Подойдя к убитым горем родителям, монах остановился в нерешительности, и губы его задрожали, точно он не находил слов. Внезапно он сделал то, что запрещено монахам, – дотронулся до господина Вирака.
– Горе стихнет, – сказал он, положив руку ему на плечо, не как монах, но как тот, кто разделяет его скорбь. – Сейчас в это трудно поверить, друг мой, но оно пройдет и, подобно цветку, оставит после себя новое семя. – Монах, не отрываясь, смотрел в полные слез глаза господина Вирака.
Потом слегка кивнул музыканту, и тот, опустившись на колени, поджег костер зажигалкой. Гроб с телом младенца занялся пламенем. Господин Вирак и его жена рухнули на землю, в том месте, где были начерчены классики, и зарыдали: он – беззвучно, она – в голос. Вскоре им вторил целый хор голосов. Колыбельная из слез.

 

Погребальный костер еще горел, когда пришли солдаты Революции и велели всем собраться во дворе. Дети попросили меня сыграть с ними в классики, однако играть было негде. Квадраты классиков оказались под костром. На земле тлели угли, а воздухе, точно светлячки, слетевшиеся, чтобы вместе с нами оплакивать смерть ребенка, носились искры. И только среди солдат Революции царило небывалое воодушевление.
– Организация знает, кто вы! Кто чем занимался; кто был богат, а кто – беден; кто жил на вилле, а кто – на улице; кто камбоджиец, а кто – иностранный шпион! У Организация повсюду глаза и уши – как глазки́ у ананаса! Вам незачем врать и прятаться! Выйдите вперед! Назовите себя!
Организация слеп, подумала я. И глух. Он угрожает и командует, посылает к нам эти тени, которые с восторгом превозносят его, вместо того чтобы плакать и скорбеть или хотя бы молчать из уважения к чужому горю. Он разве не знает, что у нас похороны?
– Посвятите себя Революции! Военные, инженеры, врачи, дипломаты! Те, кто занимал какую-либо должность при старом режиме! Выйдите вперед!
От их настойчивых призывов невозможно было спрятаться, и только голоса призраков заглушали их. Призраки соболезновали людскому горю. Видимо, они появились из тьеддеев. Я взглянула на ступу. В рассеянном свете сумерек ее длинный золотой шпиль напоминал удочку, закинутую с неба на землю. Еще одного поймали! Рыба? Головастик? Нет, это семя. Новое семя… Они пели, радуясь возвращению ребенка в их мир.

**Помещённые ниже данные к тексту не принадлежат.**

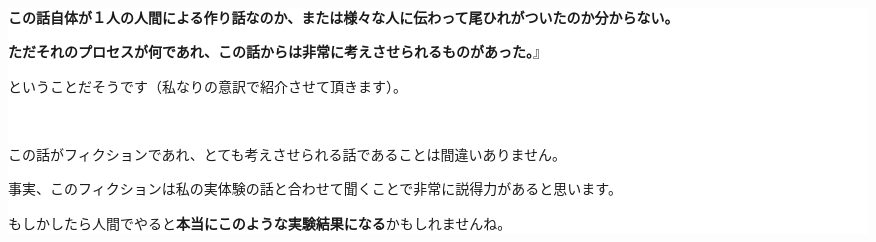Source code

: <strong>この話自体が１人の人間による作り話なのか、または様々な人に伝わって尾ひれがついたのか分からない。</strong>

<strong>ただそれのプロセスが何であれ、この話からは非常に考えさせられるものがあった。</strong>』</blockquote>
&nbsp;

ということだそうです（私なりの意訳で紹介させて頂きます）。

&nbsp;

この話がフィクションであれ、とても考えさせられる話であることは間違いありません。

事実、このフィクションは私の実体験の話と合わせて聞くことで非常に説得力があると思います。

もしかしたら人間でやると<strong>本当にこのような実験結果になる</strong>かもしれませんね。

Мы по ошибке отдали тебя людям, а теперь забираем назад, ты принадлежишь нам.
– Вы должны выйти вперед! Должны служить стране! Славному делу Революции! Выйдите вперед!
Никто не вышел. Ребенок умер – на сегодня достаточно потерь.

 

– Смотри, Рами. – Папа показал на луну в вышине. – Это вторая луна нового года. – Он пересчитал дни по пальцам. – И не какая-нибудь, а полная. Неудивительно, что светит так ярко. И правда, тигр должен уйти, уступив место кролику.

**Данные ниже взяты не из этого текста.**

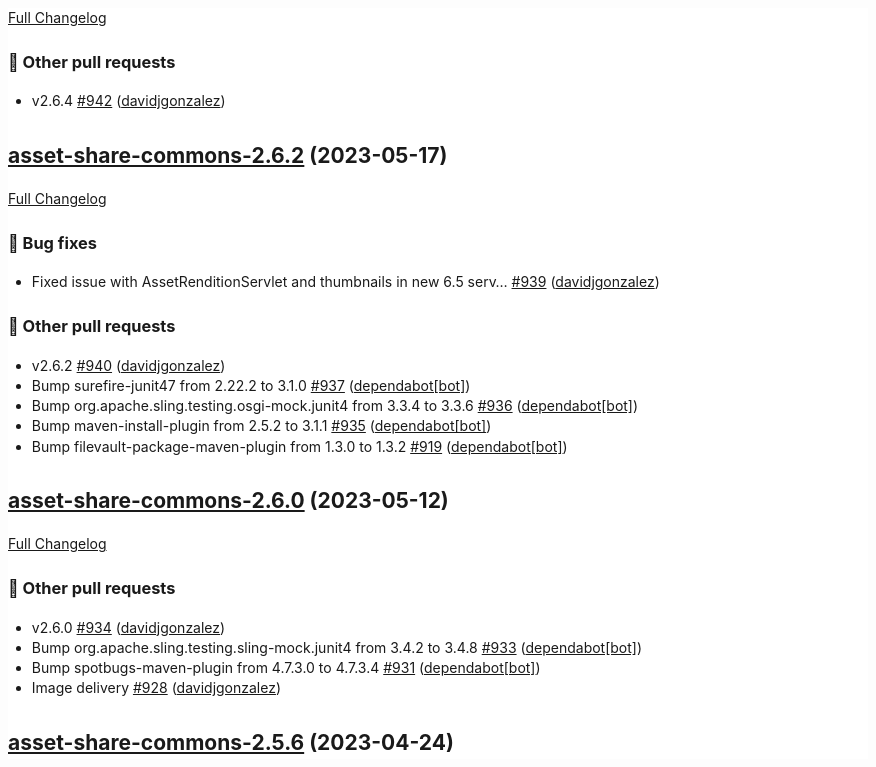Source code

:[Full Changelog](https://github.com/adobe/asset-share-commons/compare/asset-share-commons-2.6.2...asset-share-commons-2.6.4)

### 📁 Other pull requests

- v2.6.4 [\#942](https://github.com/adobe/asset-share-commons/pull/942) ([davidjgonzalez](https://github.com/davidjgonzalez))

## [asset-share-commons-2.6.2](https://github.com/adobe/asset-share-commons/tree/asset-share-commons-2.6.2) (2023-05-17)

[Full Changelog](https://github.com/adobe/asset-share-commons/compare/asset-share-commons-2.6.0...asset-share-commons-2.6.2)

### 🐛 Bug fixes

- Fixed issue with AssetRenditionServlet and thumbnails in new 6.5 serv… [\#939](https://github.com/adobe/asset-share-commons/pull/939) ([davidjgonzalez](https://github.com/davidjgonzalez))

### 📁 Other pull requests

- v2.6.2 [\#940](https://github.com/adobe/asset-share-commons/pull/940) ([davidjgonzalez](https://github.com/davidjgonzalez))
- Bump surefire-junit47 from 2.22.2 to 3.1.0 [\#937](https://github.com/adobe/asset-share-commons/pull/937) ([dependabot[bot]](https://github.com/apps/dependabot))
- Bump org.apache.sling.testing.osgi-mock.junit4 from 3.3.4 to 3.3.6 [\#936](https://github.com/adobe/asset-share-commons/pull/936) ([dependabot[bot]](https://github.com/apps/dependabot))
- Bump maven-install-plugin from 2.5.2 to 3.1.1 [\#935](https://github.com/adobe/asset-share-commons/pull/935) ([dependabot[bot]](https://github.com/apps/dependabot))
- Bump filevault-package-maven-plugin from 1.3.0 to 1.3.2 [\#919](https://github.com/adobe/asset-share-commons/pull/919) ([dependabot[bot]](https://github.com/apps/dependabot))

## [asset-share-commons-2.6.0](https://github.com/adobe/asset-share-commons/tree/asset-share-commons-2.6.0) (2023-05-12)

[Full Changelog](https://github.com/adobe/asset-share-commons/compare/asset-share-commons-2.5.6...asset-share-commons-2.6.0)

### 📁 Other pull requests

- v2.6.0 [\#934](https://github.com/adobe/asset-share-commons/pull/934) ([davidjgonzalez](https://github.com/davidjgonzalez))
- Bump org.apache.sling.testing.sling-mock.junit4 from 3.4.2 to 3.4.8 [\#933](https://github.com/adobe/asset-share-commons/pull/933) ([dependabot[bot]](https://github.com/apps/dependabot))
- Bump spotbugs-maven-plugin from 4.7.3.0 to 4.7.3.4 [\#931](https://github.com/adobe/asset-share-commons/pull/931) ([dependabot[bot]](https://github.com/apps/dependabot))
- Image delivery [\#928](https://github.com/adobe/asset-share-commons/pull/928) ([davidjgonzalez](https://github.com/davidjgonzalez))

## [asset-share-commons-2.5.6](https://github.com/adobe/asset-share-commons/tree/asset-share-commons-2.5.6) (2023-04-24)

Мы вышли посидеть на обнаженных корнях баньяна, который рос под окнами нашей комнаты. Несмотря на поздний час, было светло, словно ночь, скорбя вместе с нами, вместо привычного черного облачилась в траурный белый наряд.
– Прошлой ночью она не была полной, – пробормотала я в ответ. Я чувствовала себя совершенно обессиленной, опустошенной, словно долго шла по дороге, ведущей в никуда. Все, кроме нас с папой, легли спать сразу после похорон, измученные, потрясенные случившимся. – Это точно одна и та же луна?

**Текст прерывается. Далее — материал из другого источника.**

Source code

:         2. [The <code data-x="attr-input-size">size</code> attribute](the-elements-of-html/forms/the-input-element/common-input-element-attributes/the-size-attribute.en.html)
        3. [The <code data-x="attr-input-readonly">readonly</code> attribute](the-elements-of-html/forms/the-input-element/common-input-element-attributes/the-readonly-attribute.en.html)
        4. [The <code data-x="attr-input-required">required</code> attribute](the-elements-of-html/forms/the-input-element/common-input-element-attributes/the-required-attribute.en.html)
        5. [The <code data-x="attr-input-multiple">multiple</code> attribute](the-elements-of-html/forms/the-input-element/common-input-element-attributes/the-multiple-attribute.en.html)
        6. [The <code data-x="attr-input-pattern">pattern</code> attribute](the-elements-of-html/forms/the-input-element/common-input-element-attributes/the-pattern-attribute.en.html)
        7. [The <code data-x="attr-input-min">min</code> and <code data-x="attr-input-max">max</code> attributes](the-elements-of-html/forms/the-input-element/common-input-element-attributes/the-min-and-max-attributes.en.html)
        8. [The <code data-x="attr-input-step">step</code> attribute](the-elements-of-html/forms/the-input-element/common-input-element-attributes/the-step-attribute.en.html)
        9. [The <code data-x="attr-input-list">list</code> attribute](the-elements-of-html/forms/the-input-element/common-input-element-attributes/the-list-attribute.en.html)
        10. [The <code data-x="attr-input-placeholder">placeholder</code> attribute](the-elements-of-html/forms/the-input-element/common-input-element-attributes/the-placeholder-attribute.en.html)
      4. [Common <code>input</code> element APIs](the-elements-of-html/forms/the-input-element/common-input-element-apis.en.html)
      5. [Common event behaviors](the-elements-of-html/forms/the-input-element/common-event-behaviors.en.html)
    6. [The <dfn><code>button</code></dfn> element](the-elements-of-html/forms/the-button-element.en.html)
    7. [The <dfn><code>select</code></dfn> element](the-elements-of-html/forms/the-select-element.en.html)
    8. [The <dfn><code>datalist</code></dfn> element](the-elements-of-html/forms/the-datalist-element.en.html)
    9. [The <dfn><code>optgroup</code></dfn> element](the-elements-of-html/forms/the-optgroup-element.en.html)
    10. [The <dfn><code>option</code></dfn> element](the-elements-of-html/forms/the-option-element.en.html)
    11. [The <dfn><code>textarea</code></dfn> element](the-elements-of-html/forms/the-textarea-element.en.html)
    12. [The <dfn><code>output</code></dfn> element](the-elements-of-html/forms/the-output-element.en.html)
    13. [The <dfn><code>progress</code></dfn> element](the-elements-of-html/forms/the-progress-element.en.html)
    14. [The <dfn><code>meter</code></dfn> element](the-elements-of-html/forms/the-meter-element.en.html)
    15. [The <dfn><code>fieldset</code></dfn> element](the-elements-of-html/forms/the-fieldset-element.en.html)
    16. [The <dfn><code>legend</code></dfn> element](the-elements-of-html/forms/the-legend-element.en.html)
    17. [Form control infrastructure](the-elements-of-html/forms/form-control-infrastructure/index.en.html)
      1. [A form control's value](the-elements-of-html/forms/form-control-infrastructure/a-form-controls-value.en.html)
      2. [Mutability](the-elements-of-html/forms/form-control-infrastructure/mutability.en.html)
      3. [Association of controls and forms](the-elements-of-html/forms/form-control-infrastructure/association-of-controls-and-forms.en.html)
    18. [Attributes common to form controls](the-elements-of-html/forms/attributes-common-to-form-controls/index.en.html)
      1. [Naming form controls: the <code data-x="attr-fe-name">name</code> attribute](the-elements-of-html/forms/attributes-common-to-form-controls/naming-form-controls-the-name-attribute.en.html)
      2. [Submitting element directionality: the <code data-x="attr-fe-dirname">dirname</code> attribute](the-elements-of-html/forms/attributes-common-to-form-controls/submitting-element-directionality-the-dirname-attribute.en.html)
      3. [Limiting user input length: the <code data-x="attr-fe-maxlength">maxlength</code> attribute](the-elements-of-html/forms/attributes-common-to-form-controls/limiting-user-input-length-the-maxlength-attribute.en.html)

Разумеется, одна и та же. Просто мне не хотелось говорить о том, о чем я думала на самом деле: свет, которым залито все вокруг, – не только от луны. Погребальный костер превратился в груду пылающих углей, как будто на школьный двор, обращая в пепел все на своем пути, упала звезда. В воздухе витал едкий запах, и я вспомнила, как однажды, когда Ом Бао готовила на кухне, в печь свалился геккон. Ящерица погибла в огне, а меня потом целый день воротило от еды – все пахло горелым мясом.
– Не похожа, правда? – тихо сказал папа, не отводя глаз от луны. – Все меняется так быстро, Рами, мир уже не тот, что был сегодня утром.
Действительно, неужели с тех пор, как мы смотрели на луну, игравшую с нами в прятки, и папа рассказывал про Самбата, прошел всего один день и за это короткое время умер ребенок? Еще утром он жил, а вечером стал горстью пепла, и его смерть запомнилась всем больше, чем его жизнь. Удивительно, как такой маленький человечек оставил после себя такую огромную пустоту. Будто целые недели выпали из жизни, сгорели дотла вместе с крошечным гробом.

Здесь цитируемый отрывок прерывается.